In ihrem Lebenswerk „Die Frauen von Ravensbrück“ schaffte sie seit dem Jahre 1980 eine der größten deutschen Sammlungen von Videointerviews mit überlebenden Frauen, Männern und Kindern der Frauen-Konzentrationslager. Es wurden Überlebende aus den Konzentrationslagern Moringen, Lichtenburg und Ravensbrück interviewt und ihnen somit die Möglichkeit gegeben ihre eigene individuelle Geschichte zu erzählen.

Die Sammlung umfasst mehr als 200 Interviews mit Überlebenden aus West- und Osteuropa. Es ist zudem wichtig, dass diese Interviews entstehen und aufbewahrt werden, da sie Geschichte in gewissermaßen lebendig machen.

Sie geben nicht nur Auskunft über Sachverhalte, über Fakten. Sondern sie bieten uns Einblicke in die persönlichen Auswirkungen der NS-Zeit. Über Alltagserfahrungen, dem Miteinander, kreativen Überlebensstrategien. So eine ältere Dame davon, wie für ein krankes Mädchen heimlich Essen gesammelt wurde, um dieses am Leben zu halten.

Diese Interviews bieten den folgenden Generationen viele Erfahrungen und Einblicke in das tatsächliche Leben, welche in Geschichtsbüchern nur bedingt geschildert werden. Zeitzeugeninterviews sind persönlich, man erfährt Genaueres aus einer bestimmten Perspektive, aus der Perspektive der Menschen, die die Geschichte am eigenen Leib erfahren haben. Das, was über Begegnungen oder durch das Hören und Sehen von Überlebenden über ihre Erlebnisse und ihr Leben, erfahren wird, kann nicht durch reine Lehrfilme oder Bücher ersetzt werden. Persönliche Geschichten, die mit so vielen Emotionen verknüpft sind, bleiben doch eher im eigenen Gedächtnis, objektive Worte.

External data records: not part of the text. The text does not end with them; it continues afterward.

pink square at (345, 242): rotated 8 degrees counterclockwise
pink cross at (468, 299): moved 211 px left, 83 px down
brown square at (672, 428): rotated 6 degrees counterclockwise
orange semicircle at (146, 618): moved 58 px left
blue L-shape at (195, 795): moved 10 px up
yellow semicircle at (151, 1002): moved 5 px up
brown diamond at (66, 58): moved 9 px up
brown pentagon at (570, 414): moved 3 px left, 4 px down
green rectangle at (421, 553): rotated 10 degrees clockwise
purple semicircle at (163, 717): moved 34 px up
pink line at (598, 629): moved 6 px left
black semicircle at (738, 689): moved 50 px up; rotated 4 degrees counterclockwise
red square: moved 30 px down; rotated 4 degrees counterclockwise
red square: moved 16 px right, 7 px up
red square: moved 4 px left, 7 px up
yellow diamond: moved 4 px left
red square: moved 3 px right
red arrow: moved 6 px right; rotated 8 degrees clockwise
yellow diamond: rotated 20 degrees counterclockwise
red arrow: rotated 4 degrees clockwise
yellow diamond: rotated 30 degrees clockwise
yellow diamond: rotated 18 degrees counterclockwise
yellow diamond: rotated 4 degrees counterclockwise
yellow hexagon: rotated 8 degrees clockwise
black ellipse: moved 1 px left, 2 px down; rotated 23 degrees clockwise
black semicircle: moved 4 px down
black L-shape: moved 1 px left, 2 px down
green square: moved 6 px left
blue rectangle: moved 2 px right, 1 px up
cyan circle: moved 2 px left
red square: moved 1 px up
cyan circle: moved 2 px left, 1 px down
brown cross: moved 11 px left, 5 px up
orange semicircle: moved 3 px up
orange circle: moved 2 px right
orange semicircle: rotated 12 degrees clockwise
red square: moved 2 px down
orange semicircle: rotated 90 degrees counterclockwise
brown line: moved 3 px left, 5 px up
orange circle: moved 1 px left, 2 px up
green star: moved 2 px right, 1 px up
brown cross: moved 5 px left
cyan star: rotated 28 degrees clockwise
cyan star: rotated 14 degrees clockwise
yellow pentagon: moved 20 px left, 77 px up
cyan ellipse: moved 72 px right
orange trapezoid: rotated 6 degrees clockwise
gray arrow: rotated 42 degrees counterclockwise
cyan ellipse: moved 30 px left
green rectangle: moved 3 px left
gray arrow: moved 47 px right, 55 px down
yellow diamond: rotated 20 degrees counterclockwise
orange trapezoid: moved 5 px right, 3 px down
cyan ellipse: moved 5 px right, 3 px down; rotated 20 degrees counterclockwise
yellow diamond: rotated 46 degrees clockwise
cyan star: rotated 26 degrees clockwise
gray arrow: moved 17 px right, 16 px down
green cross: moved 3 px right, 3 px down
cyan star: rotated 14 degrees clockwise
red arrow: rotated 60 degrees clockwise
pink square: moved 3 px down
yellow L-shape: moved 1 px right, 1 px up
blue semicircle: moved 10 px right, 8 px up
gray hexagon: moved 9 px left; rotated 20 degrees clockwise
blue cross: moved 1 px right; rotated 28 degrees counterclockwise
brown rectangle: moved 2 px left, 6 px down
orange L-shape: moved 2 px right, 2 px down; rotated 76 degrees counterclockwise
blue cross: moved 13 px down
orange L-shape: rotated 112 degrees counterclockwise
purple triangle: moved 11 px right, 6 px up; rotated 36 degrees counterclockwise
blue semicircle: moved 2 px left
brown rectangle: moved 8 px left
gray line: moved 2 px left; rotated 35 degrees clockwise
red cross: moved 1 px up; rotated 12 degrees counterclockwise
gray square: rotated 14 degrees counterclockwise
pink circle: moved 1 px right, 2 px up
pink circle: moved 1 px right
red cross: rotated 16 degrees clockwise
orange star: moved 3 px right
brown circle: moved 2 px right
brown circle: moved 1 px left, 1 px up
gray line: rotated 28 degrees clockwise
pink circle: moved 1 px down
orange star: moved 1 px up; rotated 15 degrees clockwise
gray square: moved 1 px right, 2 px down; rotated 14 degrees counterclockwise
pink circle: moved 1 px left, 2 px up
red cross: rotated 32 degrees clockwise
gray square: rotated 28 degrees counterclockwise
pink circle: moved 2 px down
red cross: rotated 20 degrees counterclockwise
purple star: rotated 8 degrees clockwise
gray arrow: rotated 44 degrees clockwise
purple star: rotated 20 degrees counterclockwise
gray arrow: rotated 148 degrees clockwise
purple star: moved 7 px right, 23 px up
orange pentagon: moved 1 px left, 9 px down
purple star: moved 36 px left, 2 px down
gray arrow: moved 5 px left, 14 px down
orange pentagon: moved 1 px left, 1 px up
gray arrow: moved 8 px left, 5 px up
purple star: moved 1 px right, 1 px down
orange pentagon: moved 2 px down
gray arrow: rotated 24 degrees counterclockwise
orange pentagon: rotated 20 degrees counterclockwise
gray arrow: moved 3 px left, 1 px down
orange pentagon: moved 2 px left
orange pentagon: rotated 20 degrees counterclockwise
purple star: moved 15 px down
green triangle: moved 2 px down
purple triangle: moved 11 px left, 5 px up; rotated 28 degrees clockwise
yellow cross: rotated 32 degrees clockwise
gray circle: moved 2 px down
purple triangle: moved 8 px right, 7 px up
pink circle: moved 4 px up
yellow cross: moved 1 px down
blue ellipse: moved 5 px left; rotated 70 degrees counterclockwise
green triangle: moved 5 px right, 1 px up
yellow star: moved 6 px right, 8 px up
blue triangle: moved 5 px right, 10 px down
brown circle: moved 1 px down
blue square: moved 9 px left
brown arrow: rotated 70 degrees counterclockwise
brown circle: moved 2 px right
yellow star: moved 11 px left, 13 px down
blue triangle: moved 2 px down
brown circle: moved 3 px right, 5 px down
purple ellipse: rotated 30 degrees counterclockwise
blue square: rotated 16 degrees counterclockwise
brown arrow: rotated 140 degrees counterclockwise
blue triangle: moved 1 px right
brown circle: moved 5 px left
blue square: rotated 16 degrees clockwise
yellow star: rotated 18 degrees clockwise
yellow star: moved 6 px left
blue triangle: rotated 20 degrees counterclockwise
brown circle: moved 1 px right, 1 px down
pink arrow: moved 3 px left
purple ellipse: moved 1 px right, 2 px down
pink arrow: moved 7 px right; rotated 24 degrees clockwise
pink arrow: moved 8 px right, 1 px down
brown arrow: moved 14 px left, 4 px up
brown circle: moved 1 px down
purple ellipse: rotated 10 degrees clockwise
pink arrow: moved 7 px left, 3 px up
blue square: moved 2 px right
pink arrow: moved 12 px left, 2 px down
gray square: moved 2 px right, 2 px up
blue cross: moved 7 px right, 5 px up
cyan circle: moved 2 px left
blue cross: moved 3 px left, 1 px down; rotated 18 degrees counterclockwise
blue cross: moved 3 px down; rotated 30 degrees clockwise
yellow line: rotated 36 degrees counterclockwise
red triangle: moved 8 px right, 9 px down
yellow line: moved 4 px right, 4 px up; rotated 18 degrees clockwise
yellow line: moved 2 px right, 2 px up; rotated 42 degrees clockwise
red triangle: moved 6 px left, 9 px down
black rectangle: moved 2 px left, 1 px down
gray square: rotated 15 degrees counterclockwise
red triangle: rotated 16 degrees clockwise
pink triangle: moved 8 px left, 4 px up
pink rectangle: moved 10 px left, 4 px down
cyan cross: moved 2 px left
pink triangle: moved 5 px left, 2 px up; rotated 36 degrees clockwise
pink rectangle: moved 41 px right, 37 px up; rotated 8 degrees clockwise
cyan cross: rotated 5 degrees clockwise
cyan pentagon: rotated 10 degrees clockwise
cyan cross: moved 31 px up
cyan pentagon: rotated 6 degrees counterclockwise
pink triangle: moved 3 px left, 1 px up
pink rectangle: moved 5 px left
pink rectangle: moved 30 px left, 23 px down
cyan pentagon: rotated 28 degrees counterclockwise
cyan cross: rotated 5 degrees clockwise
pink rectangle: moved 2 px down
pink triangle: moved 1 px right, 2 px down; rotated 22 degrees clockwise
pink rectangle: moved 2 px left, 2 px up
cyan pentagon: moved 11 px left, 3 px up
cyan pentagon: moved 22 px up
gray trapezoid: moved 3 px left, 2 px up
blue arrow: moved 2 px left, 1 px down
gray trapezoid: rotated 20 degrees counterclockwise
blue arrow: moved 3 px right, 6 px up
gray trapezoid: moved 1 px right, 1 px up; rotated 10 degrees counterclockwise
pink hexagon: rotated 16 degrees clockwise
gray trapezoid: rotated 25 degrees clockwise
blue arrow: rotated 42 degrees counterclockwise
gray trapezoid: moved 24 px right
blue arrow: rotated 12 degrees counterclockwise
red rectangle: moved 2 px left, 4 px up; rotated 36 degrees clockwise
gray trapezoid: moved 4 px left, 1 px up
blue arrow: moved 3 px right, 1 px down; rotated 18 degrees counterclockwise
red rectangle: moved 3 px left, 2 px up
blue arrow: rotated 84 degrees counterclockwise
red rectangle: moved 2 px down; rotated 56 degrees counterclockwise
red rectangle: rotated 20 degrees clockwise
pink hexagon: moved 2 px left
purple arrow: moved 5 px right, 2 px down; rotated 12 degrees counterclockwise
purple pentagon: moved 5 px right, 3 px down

Eigene Verantwortung zu übernehmen für Werte wie Demokratie, Frieden und Freiheit, hat somit dann doch eine ganz andere Bedeutung, wenn sie mit solchen Biografien ausgesprochen werden. Somit lässt sich schlussfolgern, dass Zeitzeugen-Interviews heute und auch für unsere Zukunft unersetzbar wertvoll sind, da sie uns auf emotionale Weise darstellen, dass wir uns unserem Frieden nicht allzu sicher sein sollten und alles daran setzten sollten, dass wir Freiheit, Frieden und Demokratie, pflegen und schützen müssen.